[Transcribed page contents]
▼▼▼
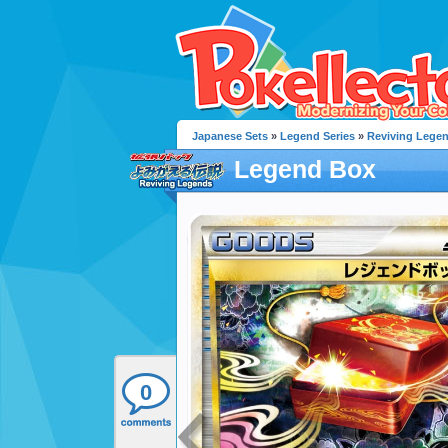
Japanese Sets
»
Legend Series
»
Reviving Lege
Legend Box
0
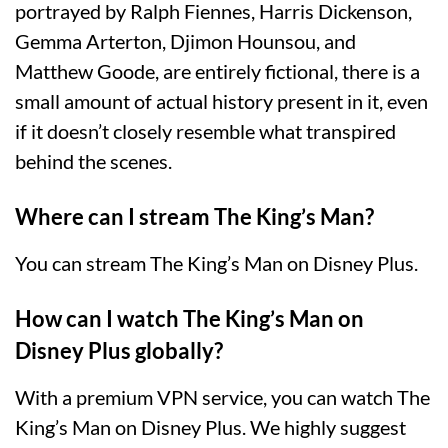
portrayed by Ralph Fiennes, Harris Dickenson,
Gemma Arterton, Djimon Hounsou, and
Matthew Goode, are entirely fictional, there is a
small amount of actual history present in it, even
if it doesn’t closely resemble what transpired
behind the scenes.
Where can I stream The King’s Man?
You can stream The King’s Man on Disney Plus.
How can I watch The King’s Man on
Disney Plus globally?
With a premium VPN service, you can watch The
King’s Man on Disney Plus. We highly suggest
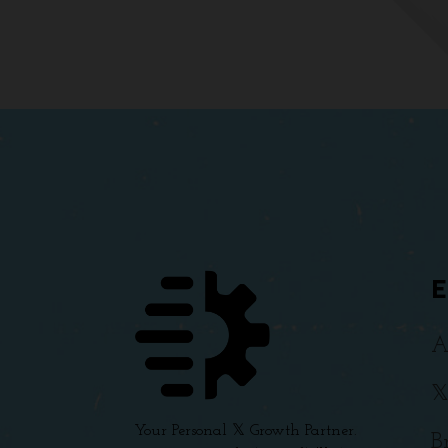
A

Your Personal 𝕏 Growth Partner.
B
▲▲▲
◆ **PROBLEM STATEMENT**
Report every line above that has the string "Plus" in it.

◆ **EXERCISE RESPONSE**
You can stream The King’s Man on Disney Plus.
Disney Plus globally?
King’s Man on Disney Plus. We highly suggest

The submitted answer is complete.